→ Task description
Leave out every picture and set down, exactly, the lines below from the one holding "tezomeya Kyoto" up to and including the one holding "EXHIBITION CENTERS".

=== Begin Enclosure ===

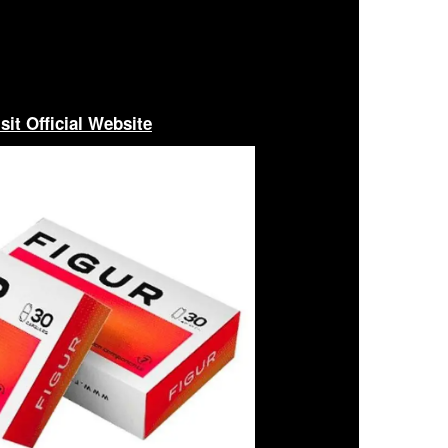
sit Official Website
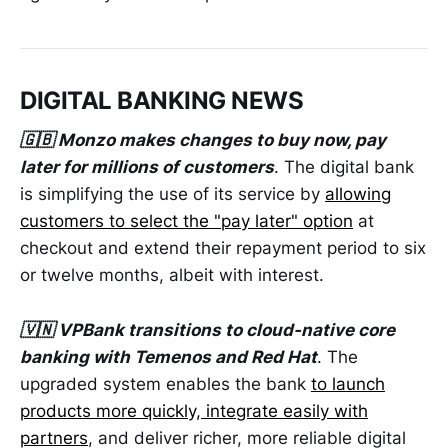
DIGITAL BANKING NEWS
🇬🇧 Monzo makes changes to buy now, pay
later for millions of customers
. The digital bank
is simplifying the use of its service by
allowing
customers to select the "pay later" option
at
checkout and extend their repayment period to six
or twelve months, albeit with interest.
🇻🇳 VPBank transitions to cloud-native core
banking with Temenos and Red Hat
. The
upgraded system enables the bank
to launch
products more quickly, integrate easily with
partners
, and deliver richer, more reliable digital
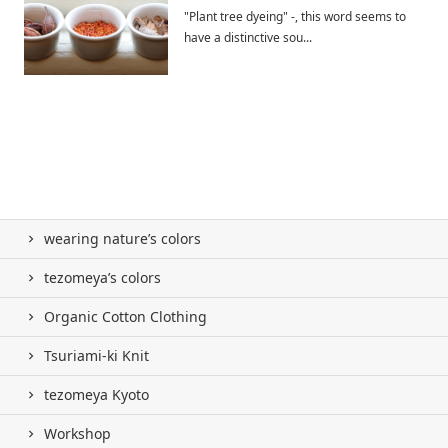
"Plant tree dyeing" -, this word seems to
have a distinctive sou...
wearing nature’s colors
tezomeya’s colors
Organic Cotton Clothing
Tsuriami-ki Knit
tezomeya Kyoto
Workshop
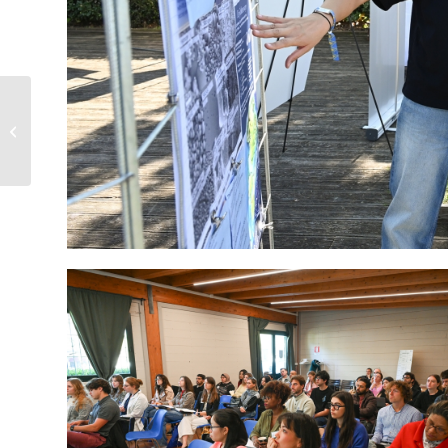
Bio4Energy Advisory
Board Meeting in Piteå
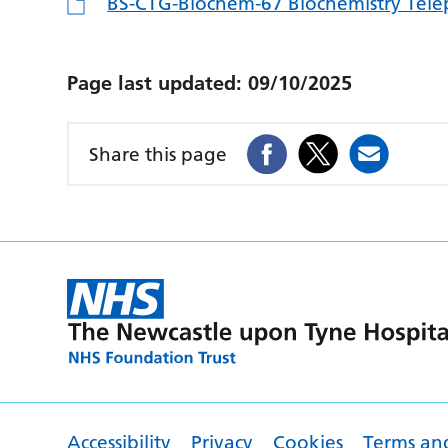
BS-CTG-Biochem-67 Biochemistry Telep
Page last updated:
09/10/2025
Share this page
Accessibility
Privacy
Cookies
Terms an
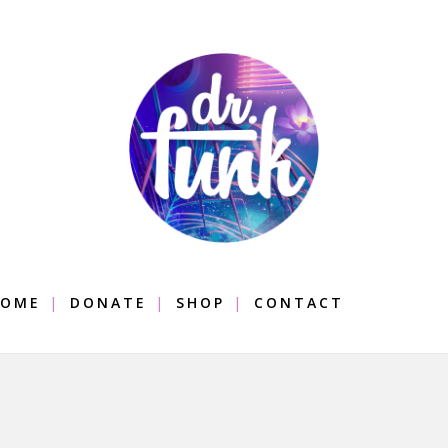
OME
DONATE
SHOP
CONTACT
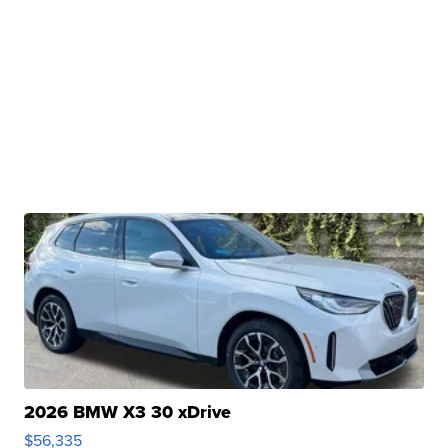
2026 BMW X3 30 xDrive
$56,335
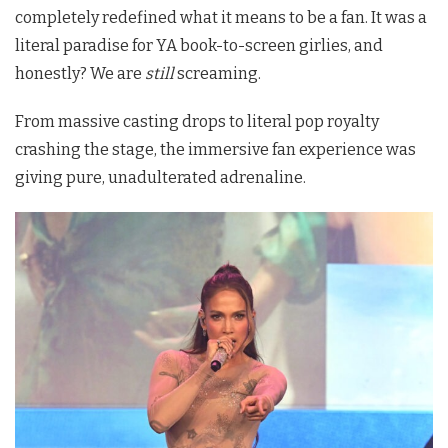
completely redefined what it means to be a fan. It was a
literal paradise for YA book-to-screen girlies, and
honestly? We are
still
screaming.
From massive casting drops to literal pop royalty
crashing the stage, the immersive fan experience was
giving pure, unadulterated adrenaline.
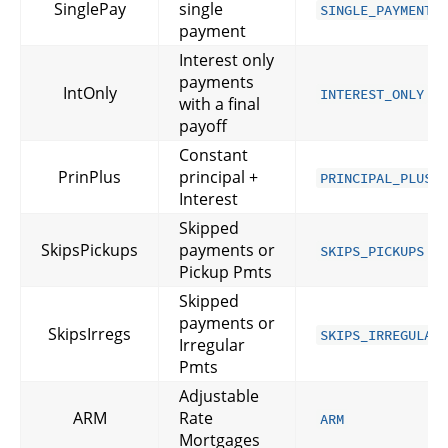
SinglePay
single
SINGLE_PAYMENT
payment
Interest only
payments
IntOnly
INTEREST_ONLY
with a final
payoff
Constant
PrinPlus
principal +
PRINCIPAL_PLUS_
Interest
Skipped
SkipsPickups
payments or
SKIPS_PICKUPS
Pickup Pmts
Skipped
payments or
SkipsIrregs
SKIPS_IRREGULAR
Irregular
Pmts
Adjustable
ARM
Rate
ARM
Mortgages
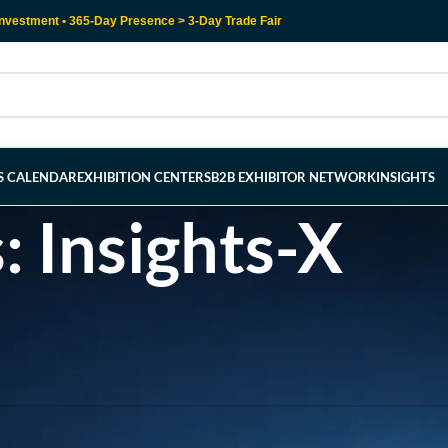
nvestment • 365-Day Presence > 3-Day Trade Fair
RS CALENDAR
EXHIBITION CENTERS
B2B EXHIBITOR NETWORK
INSIGHTS
: Insights-X
l help find a related post.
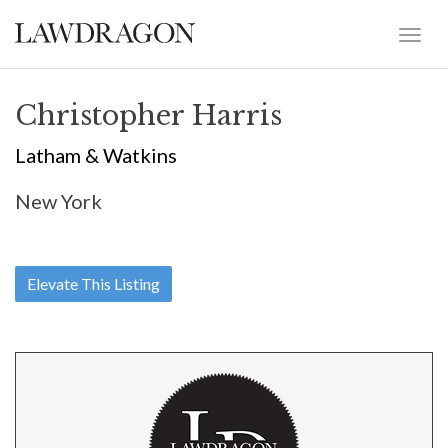
Christopher Harris
Latham & Watkins
New York
Elevate This Listing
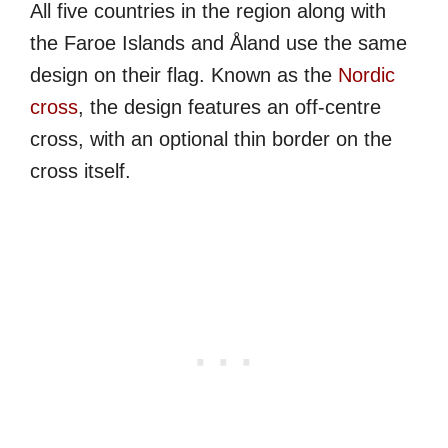
All five countries in the region along with
the Faroe Islands and Åland use the same
design on their flag. Known as the
Nordic
cross
, the design features an off-centre
cross, with an optional thin border on the
cross itself.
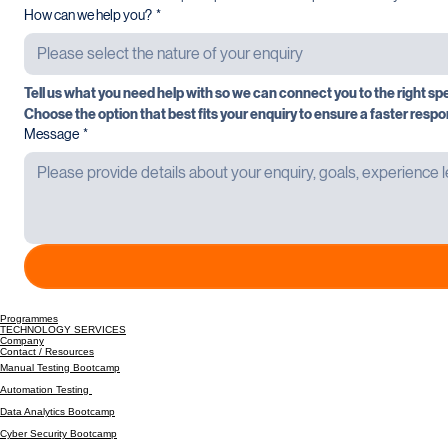
A direct contact number helps us prioritise and respond efficiently.
How can we help you?
*
Please select the nature of your enquiry
Tell us what you need help with so we can connect you to the right spe
Choose the option that best fits your enquiry to ensure a faster respo
Message
*
Programmes
TECHNOLOGY SERVICES
Company
Contact / Resources
Manual Testing Bootcamp
Automation Testing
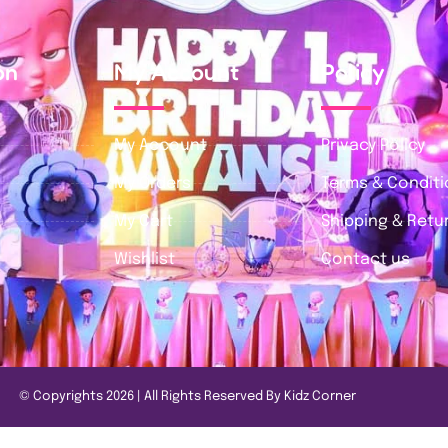
on
My Account
Policy
My Account
Privacy Policy
My Orders
Terms & Condit
My Cart
Shipping & Retur
Wishlist
Contact us
© Copyrights 2026 | All Rights Reserved By Kidz Corner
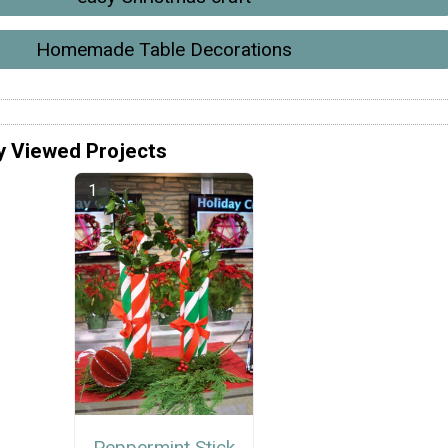
Homemade Table Decorations
y Viewed Projects
Peppermint Stick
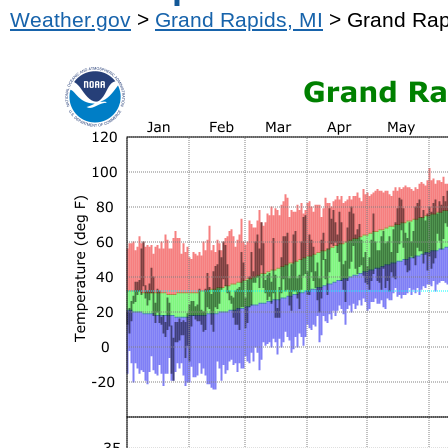
Weather.gov
>
Grand Rapids, MI
> Grand Rap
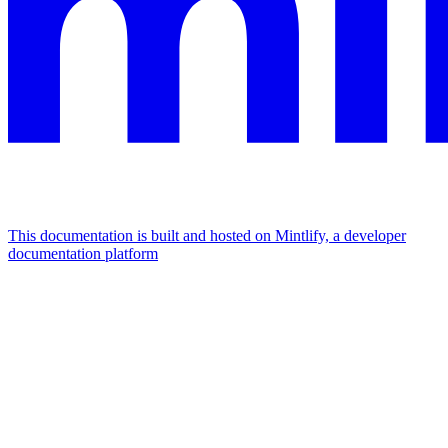
This documentation is built and hosted on Mintlify, a developer
documentation platform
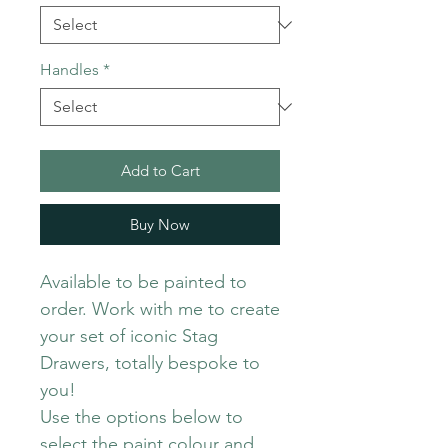
Handles
*
Add to Cart
Buy Now
Available to be painted to
order. Work with me to create
your set of iconic Stag
Drawers, totally bespoke to
you!
Use the options below to
select the paint colour and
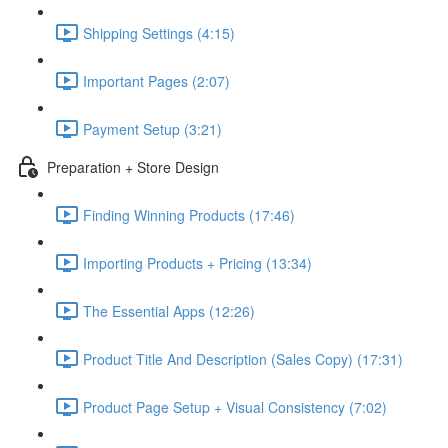
Shipping Settings (4:15)
Important Pages (2:07)
Payment Setup (3:21)
Preparation + Store Design
Finding Winning Products (17:46)
Importing Products + Pricing (13:34)
The Essential Apps (12:26)
Product Title And Description (Sales Copy) (17:31)
Product Page Setup + Visual Consistency (7:02)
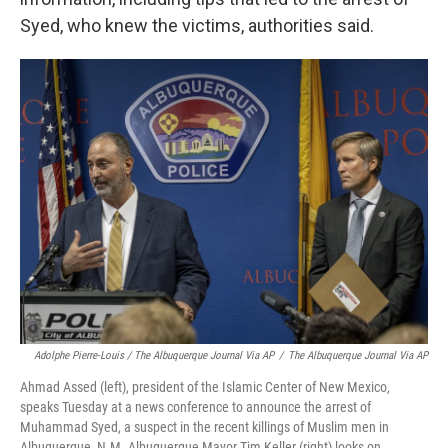
Syed, who knew the victims, authorities said.
Adolphe Pierre-Louis / The Albuquerque Journal Via AP
/
The Albuquerque Journal Via AP
Ahmad Assed (left), president of the Islamic Center of New Mexico,
speaks Tuesday at a news conference to announce the arrest of
Muhammad Syed, a suspect in the recent killings of Muslim men in
Albuquerque, N.M. Albuquerque Mayor Tim Keller (right) looks on.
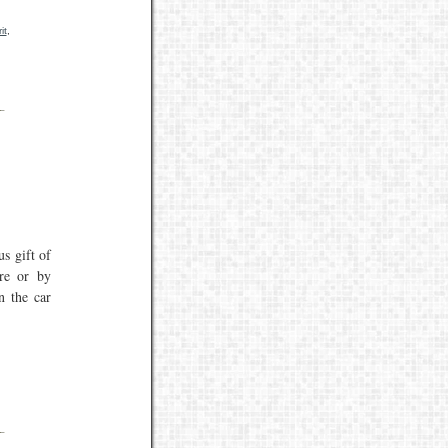
it
,
us gift of
re or by
n the car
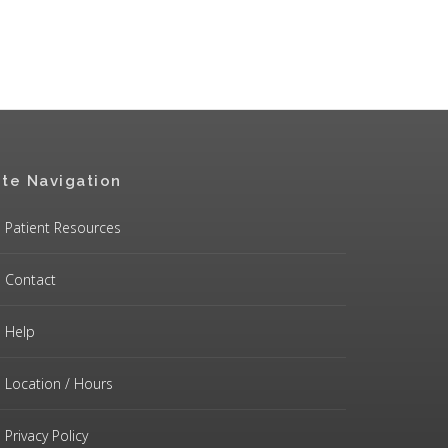
ite Navigation
Patient Resources
Contact
Help
Location / Hours
Privacy Policy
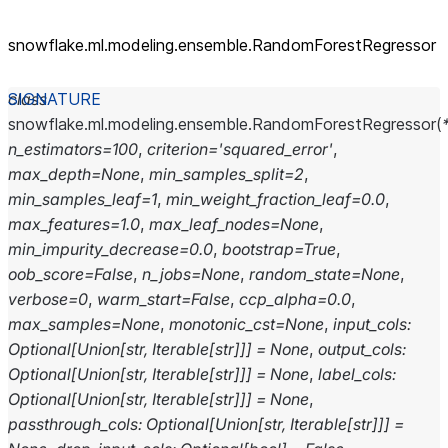
snowflake.ml.modeling.ensemble.RandomForestRegressor
class
snowflake.ml.modeling.ensemble.
RandomForestRegressor
(
n_estimators
=
100
,
criterion
=
'squared_error'
,
max_depth
=
None
,
min_samples_split
=
2
,
min_samples_leaf
=
1
,
min_weight_fraction_leaf
=
0.0
,
max_features
=
1.0
,
max_leaf_nodes
=
None
,
min_impurity_decrease
=
0.0
,
bootstrap
=
True
,
oob_score
=
False
,
n_jobs
=
None
,
random_state
=
None
,
verbose
=
0
,
warm_start
=
False
,
ccp_alpha
=
0.0
,
max_samples
=
None
,
monotonic_cst
=
None
,
input_cols
:
Optional
[
Union
[
str
,
Iterable
[
str
]
]
]
=
None
,
output_cols
:
Optional
[
Union
[
str
,
Iterable
[
str
]
]
]
=
None
,
label_cols
:
Optional
[
Union
[
str
,
Iterable
[
str
]
]
]
=
None
,
passthrough_cols
:
Optional
[
Union
[
str
,
Iterable
[
str
]
]
]
=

=== End Enclosure ===

→ Exercise answer
tezomeya Kyoto
Workshop
Bio4Energy Advisory
Board Meeting in Piteå
BS-CTG-Biochem-67 Biochemistry Telep
Page last updated:
09/10/2025
Share this page
Accessibility
Privacy
Cookies
Terms an
OME
DONATE
SHOP
CONTACT
2026 BMW X3 30 xDrive
$56,335
completely redefined what it means to be a fan. It was a
literal paradise for YA book-to-screen girlies, and
honestly? We are
still
screaming.
From massive casting drops to literal pop royalty
crashing the stage, the immersive fan experience was
giving pure, unadulterated adrenaline.
SinglePay
single
SINGLE_PAYMENT
payment
Interest only
payments
IntOnly
INTEREST_ONLY
with a final
payoff
Constant
PrinPlus
principal +
PRINCIPAL_PLUS_
Interest
Skipped
SkipsPickups
payments or
SKIPS_PICKUPS
Pickup Pmts
Skipped
payments or
SkipsIrregs
SKIPS_IRREGULAR
Irregular
Pmts
Adjustable
ARM
Rate
ARM
Mortgages
nvestment • 365-Day Presence > 3-Day Trade Fair
RS CALENDAR
EXHIBITION CENTERS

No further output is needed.